Towards avoiding the feared 2nd Lehman crisis, which incidentally would sink the re-election prospects of their commander-in-chief, President Obama, Treasury Secretary Geithner and Federal Reserve Chair Bernanke were prepared to put US taxpayer funds on the line by way of swaps with the ECB even though under some scenarios the ECB might itself become insolvent. As part of the deal Chancellor Merkel was persuaded to put at stake a much larger amount of German taxpayer funds, either directly via the new EU bail-out entities, the European Stability Mechanism (ESM) or European Financial Stability Facility (EFSF), or indirectly by standing (albeit to an unknown extent) behind the ECB’s vast loan programs. The LTROs [Long-Term Refinancing Operations] were highly dubious in terms of constitutionality — with critics arguing that the Maastricht Treaty specifically banned such bail-out operations. What followed was even more dubious, and to such a degree that we describe it here as a coup against the monetary constitution in the Treaty.

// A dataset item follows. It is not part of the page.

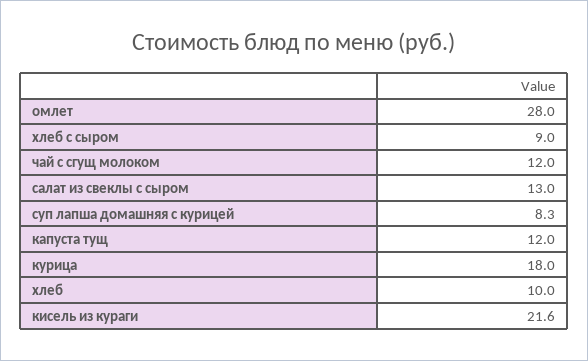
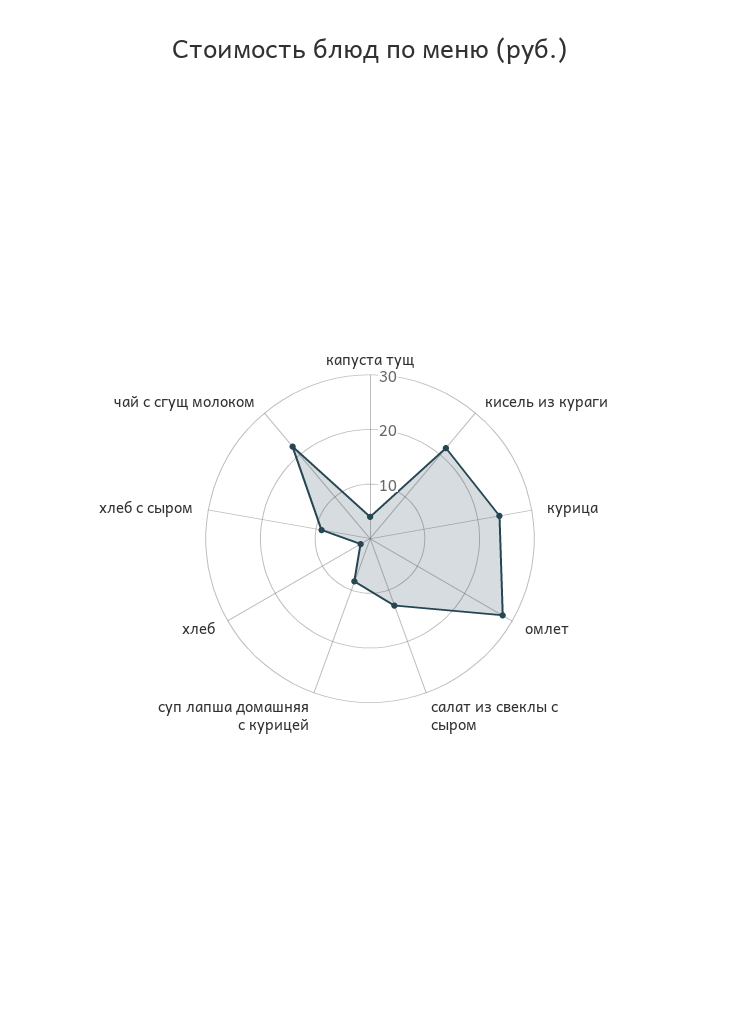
чай с сгущ молоком: 12 -> 22
капуста тущ: 12 -> 4
курица: 18 -> 24
хлеб: 10 -> 2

This coup played itself out in Summer and Autumn 2012 as the Spanish government debt market plunged and another crisis of survival erupted in EMU, this time with the centre of the storm in Spanish banking collapse. ECB Chief Mario Draghi, buttressed by the US Treasury Secretary, persuaded German Chancellor Merkel that the only way to avoid ‘catastrophe’ in Europe would be to ‘re-interpret’ the Maastricht Treaty so as to allow direct monetary financing of weak sovereigns, albeit subject to certain conditions. Simultaneously Chairman Bernanke launched his QE-infinity policy setting no time or quantity limit to massive monetary base expansion.

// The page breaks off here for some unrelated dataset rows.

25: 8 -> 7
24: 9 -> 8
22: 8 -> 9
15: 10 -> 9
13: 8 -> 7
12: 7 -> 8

—Brendan Brown, Euro Crash: How Asset Price Inflation Destroys the Wealth of Nations, 3rd ed. (Houndmills, UK: Palgrave Macmillan, 2014), 217-218.


Germany Broke Free from the Worldwide Dollar Standard (Bretton Woods System) By Floating the Deutsche Mark in May 1971

US monetary chaos has been both a hugely creative and a destructive force in the history of EMU [European Monetary Union].

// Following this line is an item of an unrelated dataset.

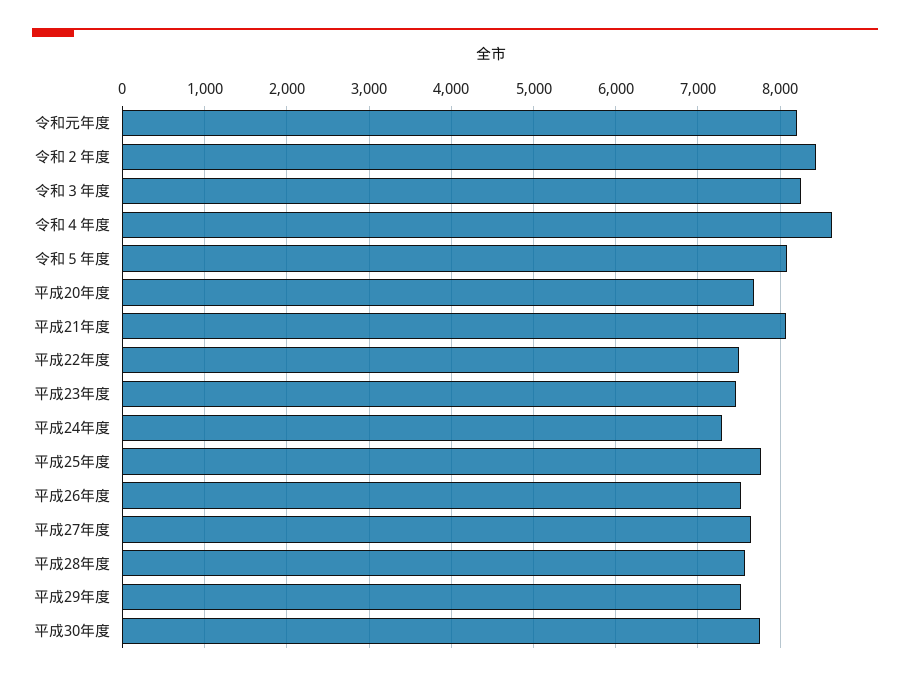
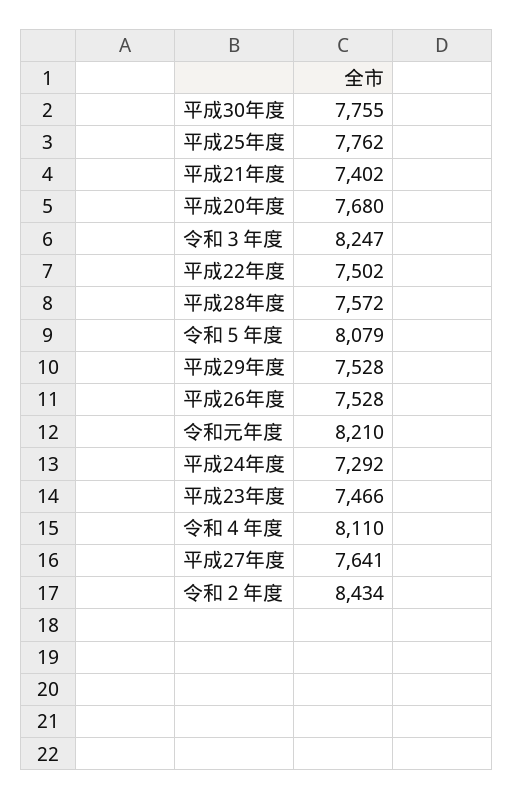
令和４年度: 8600 -> 8110
平成21年度: 8100 -> 7402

If monetary stability had reigned throughout in the US there would have been no impetus to monetary union in Europe at least in its modern gargantuan form. Each country there might well have adhered individually to an international US dollar standard. . . . 

Instead the inflationary path taken by the Martin and Burns Federal Reserves fanned direct US monetary conflict with Germany where monetarist titans had assumed power in the Deutsche Bundesbank. Eventually Germany ‘broke free’ from the deeply flawed worldwide dollar standard often described as ‘the Bretton Woods system’, floating the Deutsche mark in May 1971. The calculation in Frankfurt and Bonn was that that the gains for the German economy from domestic monetary stability now possible would more than match the losses from exchange rate instability. Even so there was considerable concern about those possible losses.

—Brendan Brown, Euro Crash: How Asset Price Inflation Destroys the Wealth of Nations, 3rd ed. (Houndmills, UK: Palgrave Macmillan, 2014), 210.